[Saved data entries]
▽

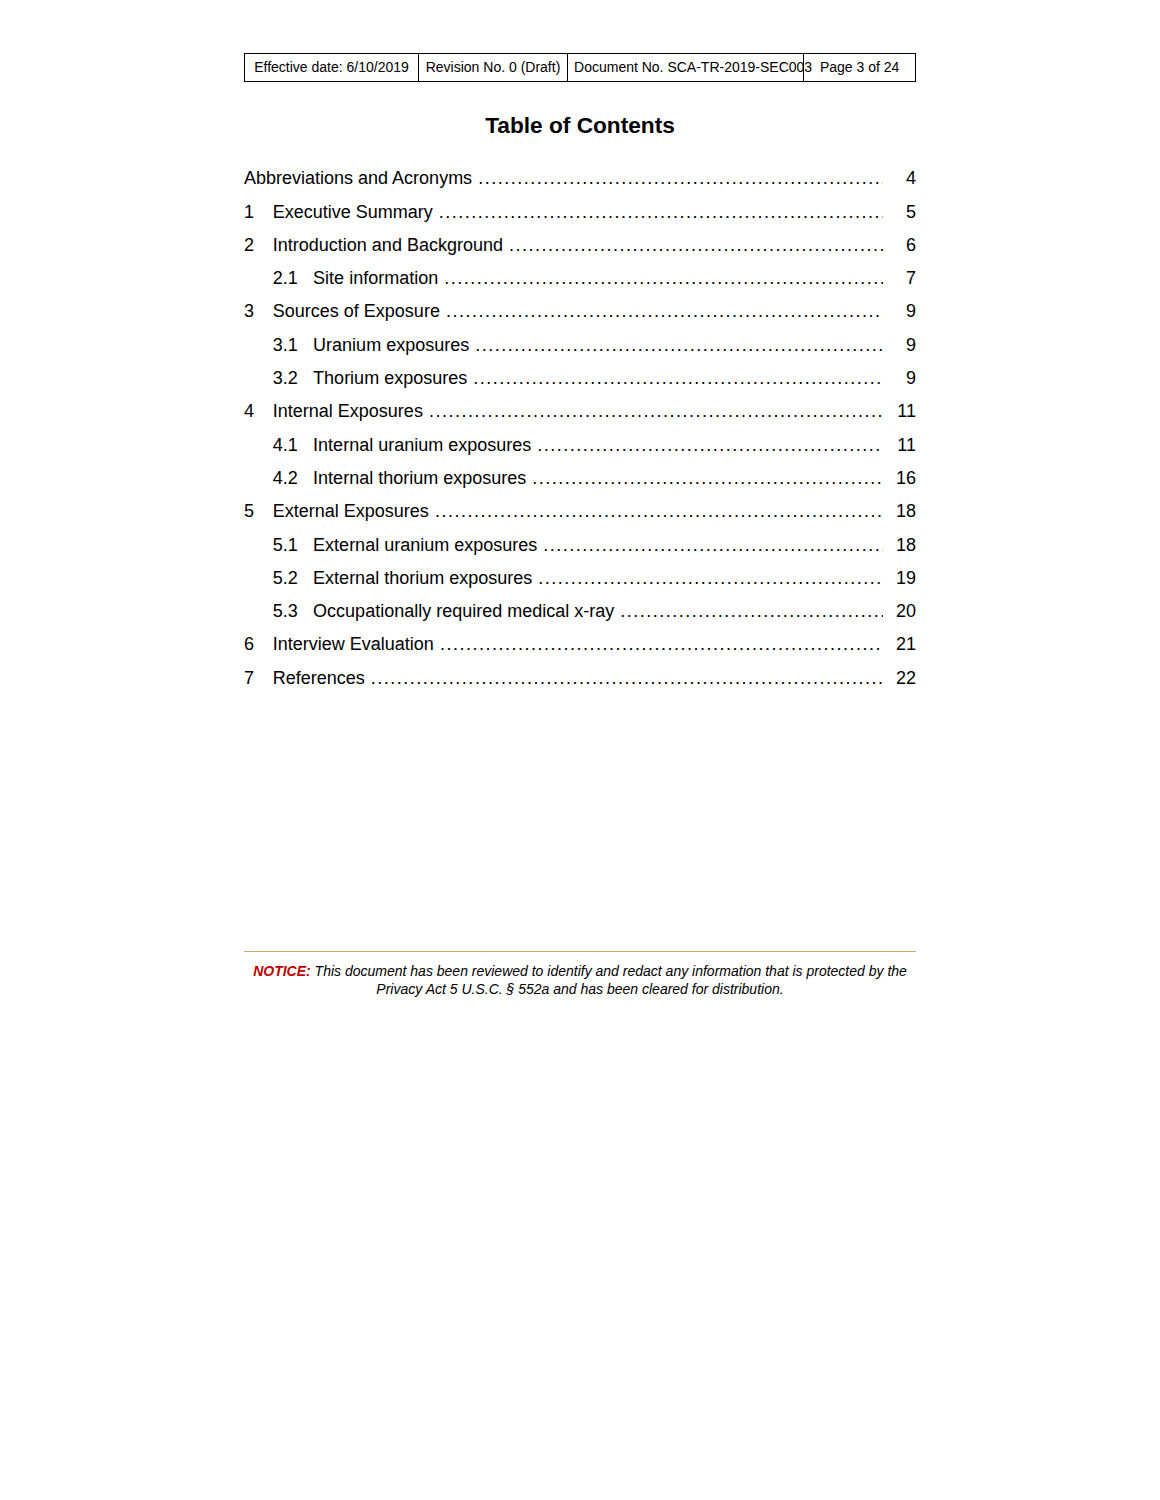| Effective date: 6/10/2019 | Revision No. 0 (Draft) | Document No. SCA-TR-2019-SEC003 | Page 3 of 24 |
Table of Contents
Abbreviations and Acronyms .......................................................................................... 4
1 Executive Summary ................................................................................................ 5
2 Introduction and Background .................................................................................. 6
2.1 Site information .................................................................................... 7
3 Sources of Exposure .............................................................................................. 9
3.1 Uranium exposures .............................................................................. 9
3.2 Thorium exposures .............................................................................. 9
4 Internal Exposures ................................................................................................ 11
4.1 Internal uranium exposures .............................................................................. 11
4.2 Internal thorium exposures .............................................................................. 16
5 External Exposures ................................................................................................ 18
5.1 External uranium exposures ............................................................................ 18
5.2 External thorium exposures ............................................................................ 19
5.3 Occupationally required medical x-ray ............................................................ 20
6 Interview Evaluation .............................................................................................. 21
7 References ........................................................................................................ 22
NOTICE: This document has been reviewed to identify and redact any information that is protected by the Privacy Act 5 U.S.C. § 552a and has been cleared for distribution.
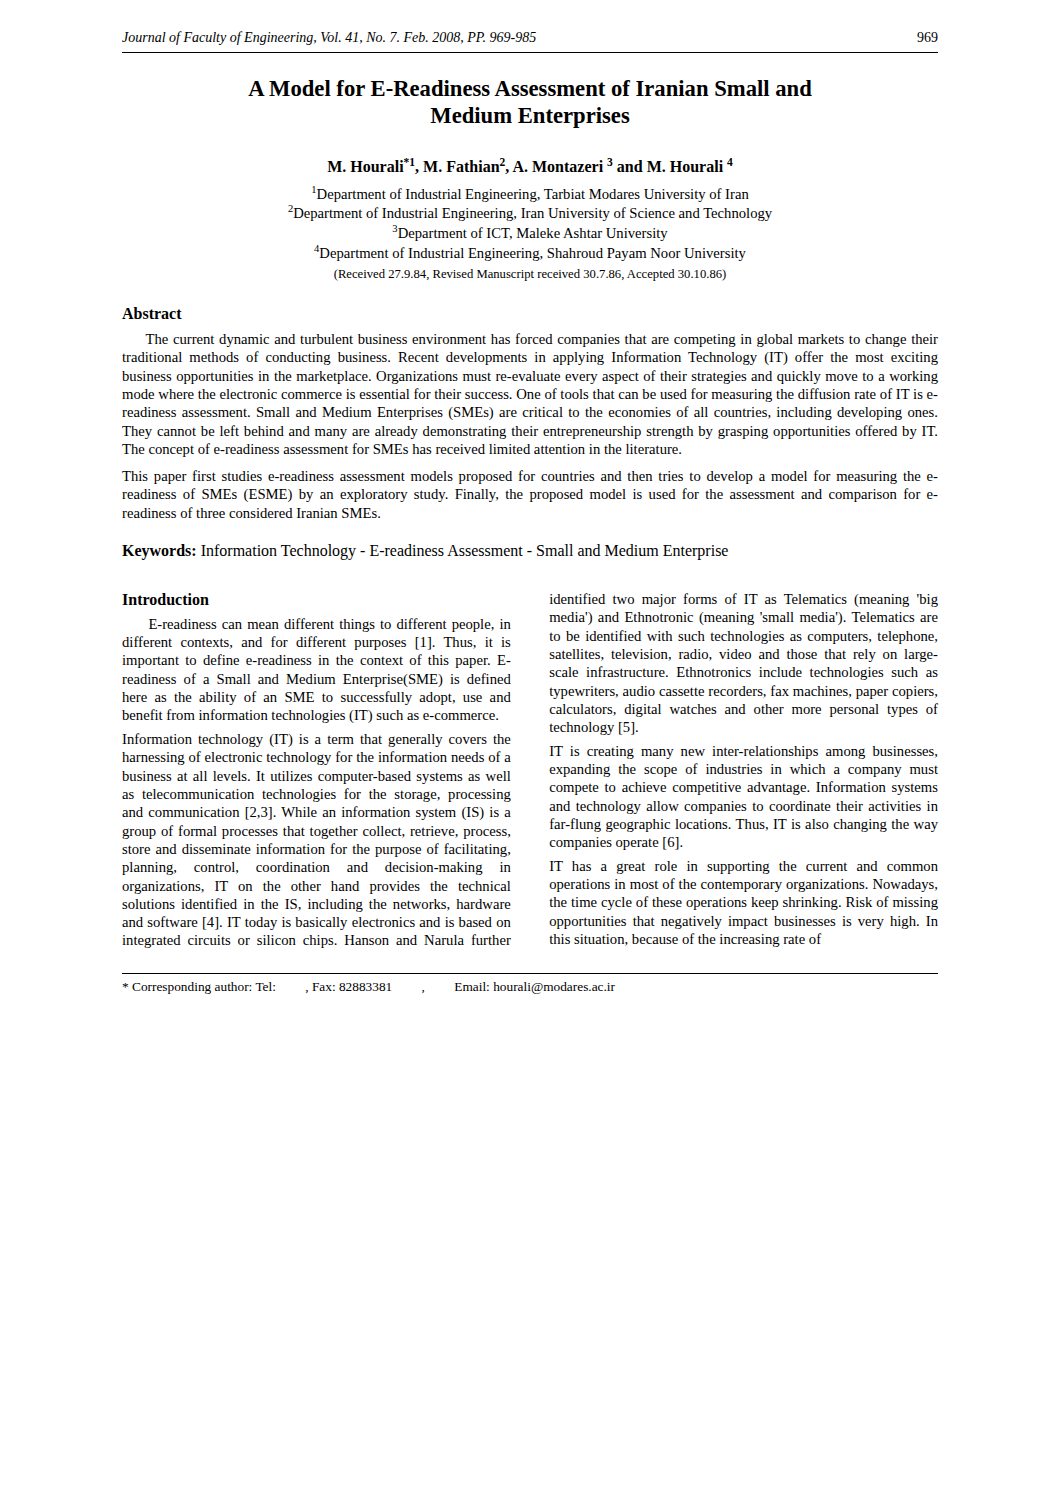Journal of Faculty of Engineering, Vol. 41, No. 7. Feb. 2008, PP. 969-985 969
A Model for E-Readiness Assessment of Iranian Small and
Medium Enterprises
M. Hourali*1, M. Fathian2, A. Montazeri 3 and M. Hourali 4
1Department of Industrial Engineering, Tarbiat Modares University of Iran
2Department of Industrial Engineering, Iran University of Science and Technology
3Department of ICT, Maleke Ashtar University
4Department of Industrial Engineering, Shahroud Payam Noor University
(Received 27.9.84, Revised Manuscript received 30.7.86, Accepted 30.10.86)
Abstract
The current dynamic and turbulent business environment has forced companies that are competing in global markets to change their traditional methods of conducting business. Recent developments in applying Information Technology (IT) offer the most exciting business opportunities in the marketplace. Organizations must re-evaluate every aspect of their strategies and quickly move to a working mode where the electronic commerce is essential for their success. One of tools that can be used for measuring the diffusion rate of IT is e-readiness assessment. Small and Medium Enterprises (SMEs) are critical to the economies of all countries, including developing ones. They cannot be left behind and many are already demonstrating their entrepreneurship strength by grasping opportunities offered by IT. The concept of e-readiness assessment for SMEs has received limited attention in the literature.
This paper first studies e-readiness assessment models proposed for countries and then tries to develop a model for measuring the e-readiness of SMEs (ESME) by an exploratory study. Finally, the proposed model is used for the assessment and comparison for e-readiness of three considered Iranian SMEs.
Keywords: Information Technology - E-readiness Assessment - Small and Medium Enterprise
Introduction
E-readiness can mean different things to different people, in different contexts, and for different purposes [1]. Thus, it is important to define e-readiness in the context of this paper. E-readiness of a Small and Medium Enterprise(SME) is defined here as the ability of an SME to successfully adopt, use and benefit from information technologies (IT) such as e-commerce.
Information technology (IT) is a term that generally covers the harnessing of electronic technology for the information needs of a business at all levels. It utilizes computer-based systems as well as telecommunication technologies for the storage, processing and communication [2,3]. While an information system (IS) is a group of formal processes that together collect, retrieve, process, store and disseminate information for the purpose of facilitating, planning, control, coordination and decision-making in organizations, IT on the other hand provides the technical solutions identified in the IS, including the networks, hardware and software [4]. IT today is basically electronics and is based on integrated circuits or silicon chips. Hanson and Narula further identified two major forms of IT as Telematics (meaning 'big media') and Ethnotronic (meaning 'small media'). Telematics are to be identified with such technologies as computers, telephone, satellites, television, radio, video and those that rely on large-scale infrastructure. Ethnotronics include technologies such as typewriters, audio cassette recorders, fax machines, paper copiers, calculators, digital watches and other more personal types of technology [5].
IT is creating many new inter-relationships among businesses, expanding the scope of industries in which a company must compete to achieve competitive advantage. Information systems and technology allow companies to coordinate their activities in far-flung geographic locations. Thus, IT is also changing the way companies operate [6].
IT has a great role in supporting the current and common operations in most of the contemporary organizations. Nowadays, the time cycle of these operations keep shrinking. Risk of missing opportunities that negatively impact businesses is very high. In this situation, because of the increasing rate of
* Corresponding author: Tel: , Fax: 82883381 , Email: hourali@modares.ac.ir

△
▽

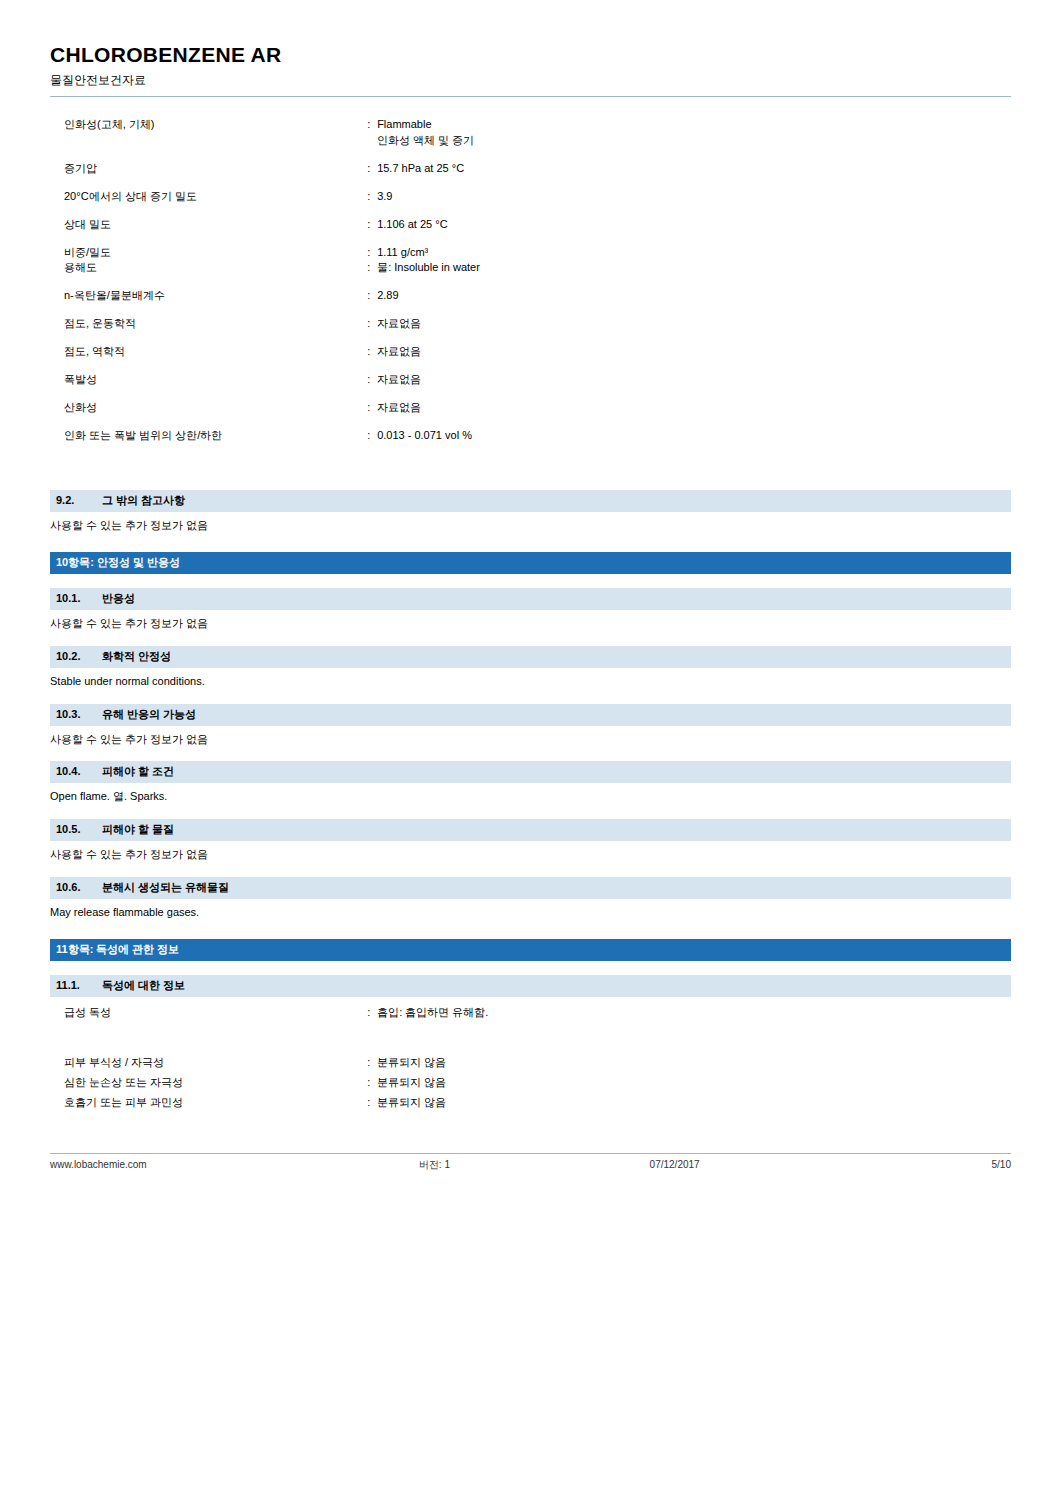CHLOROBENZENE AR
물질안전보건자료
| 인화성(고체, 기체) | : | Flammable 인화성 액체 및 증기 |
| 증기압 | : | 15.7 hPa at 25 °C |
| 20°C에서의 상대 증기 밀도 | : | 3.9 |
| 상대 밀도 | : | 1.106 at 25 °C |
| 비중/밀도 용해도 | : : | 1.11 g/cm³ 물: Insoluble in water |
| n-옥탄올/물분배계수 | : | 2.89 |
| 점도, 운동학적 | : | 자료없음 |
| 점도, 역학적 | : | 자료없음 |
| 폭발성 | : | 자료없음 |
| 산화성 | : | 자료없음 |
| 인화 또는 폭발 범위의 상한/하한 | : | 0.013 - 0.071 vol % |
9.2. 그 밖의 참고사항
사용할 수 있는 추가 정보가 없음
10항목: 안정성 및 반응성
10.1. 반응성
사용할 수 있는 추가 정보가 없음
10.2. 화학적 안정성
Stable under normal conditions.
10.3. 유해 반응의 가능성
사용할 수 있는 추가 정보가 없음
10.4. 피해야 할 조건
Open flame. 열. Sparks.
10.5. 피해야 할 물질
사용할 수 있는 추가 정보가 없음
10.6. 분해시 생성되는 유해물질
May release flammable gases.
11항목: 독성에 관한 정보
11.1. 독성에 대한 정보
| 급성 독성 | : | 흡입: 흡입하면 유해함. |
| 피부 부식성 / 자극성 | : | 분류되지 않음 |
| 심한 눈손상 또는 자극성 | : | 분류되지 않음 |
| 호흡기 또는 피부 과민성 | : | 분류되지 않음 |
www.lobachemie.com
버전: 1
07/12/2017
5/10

△
▽

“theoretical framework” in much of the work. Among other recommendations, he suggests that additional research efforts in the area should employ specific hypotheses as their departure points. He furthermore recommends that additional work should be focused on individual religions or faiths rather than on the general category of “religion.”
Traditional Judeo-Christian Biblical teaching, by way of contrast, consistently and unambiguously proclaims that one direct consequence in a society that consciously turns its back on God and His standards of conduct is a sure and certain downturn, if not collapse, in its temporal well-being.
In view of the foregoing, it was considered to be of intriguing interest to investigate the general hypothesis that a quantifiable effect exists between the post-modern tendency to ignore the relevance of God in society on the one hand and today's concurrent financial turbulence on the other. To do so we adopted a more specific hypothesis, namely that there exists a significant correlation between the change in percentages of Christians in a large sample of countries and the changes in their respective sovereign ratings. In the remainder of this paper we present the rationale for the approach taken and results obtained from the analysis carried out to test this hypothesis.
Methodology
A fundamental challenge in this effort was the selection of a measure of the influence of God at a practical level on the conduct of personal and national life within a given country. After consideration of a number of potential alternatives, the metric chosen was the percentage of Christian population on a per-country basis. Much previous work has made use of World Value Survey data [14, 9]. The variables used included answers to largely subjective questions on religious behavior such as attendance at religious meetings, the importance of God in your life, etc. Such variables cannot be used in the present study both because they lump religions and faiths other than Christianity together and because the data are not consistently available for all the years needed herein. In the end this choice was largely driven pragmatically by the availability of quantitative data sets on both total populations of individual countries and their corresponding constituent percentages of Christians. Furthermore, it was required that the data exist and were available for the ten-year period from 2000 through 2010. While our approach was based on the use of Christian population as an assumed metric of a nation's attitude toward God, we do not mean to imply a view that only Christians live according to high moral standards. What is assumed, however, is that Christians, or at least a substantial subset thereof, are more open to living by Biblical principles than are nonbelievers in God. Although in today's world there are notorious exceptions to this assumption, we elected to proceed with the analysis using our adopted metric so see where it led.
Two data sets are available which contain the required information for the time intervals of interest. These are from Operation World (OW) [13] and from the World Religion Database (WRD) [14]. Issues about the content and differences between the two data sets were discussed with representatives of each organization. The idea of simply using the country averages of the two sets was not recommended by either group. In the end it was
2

△

[Task details] Each line in the data that holds the string "University" should be found and copied.

[Response to this exercise]
1Department of Industrial Engineering, Tarbiat Modares University of Iran
2Department of Industrial Engineering, Iran University of Science and Technology
3Department of ICT, Maleke Ashtar University
4Department of Industrial Engineering, Shahroud Payam Noor University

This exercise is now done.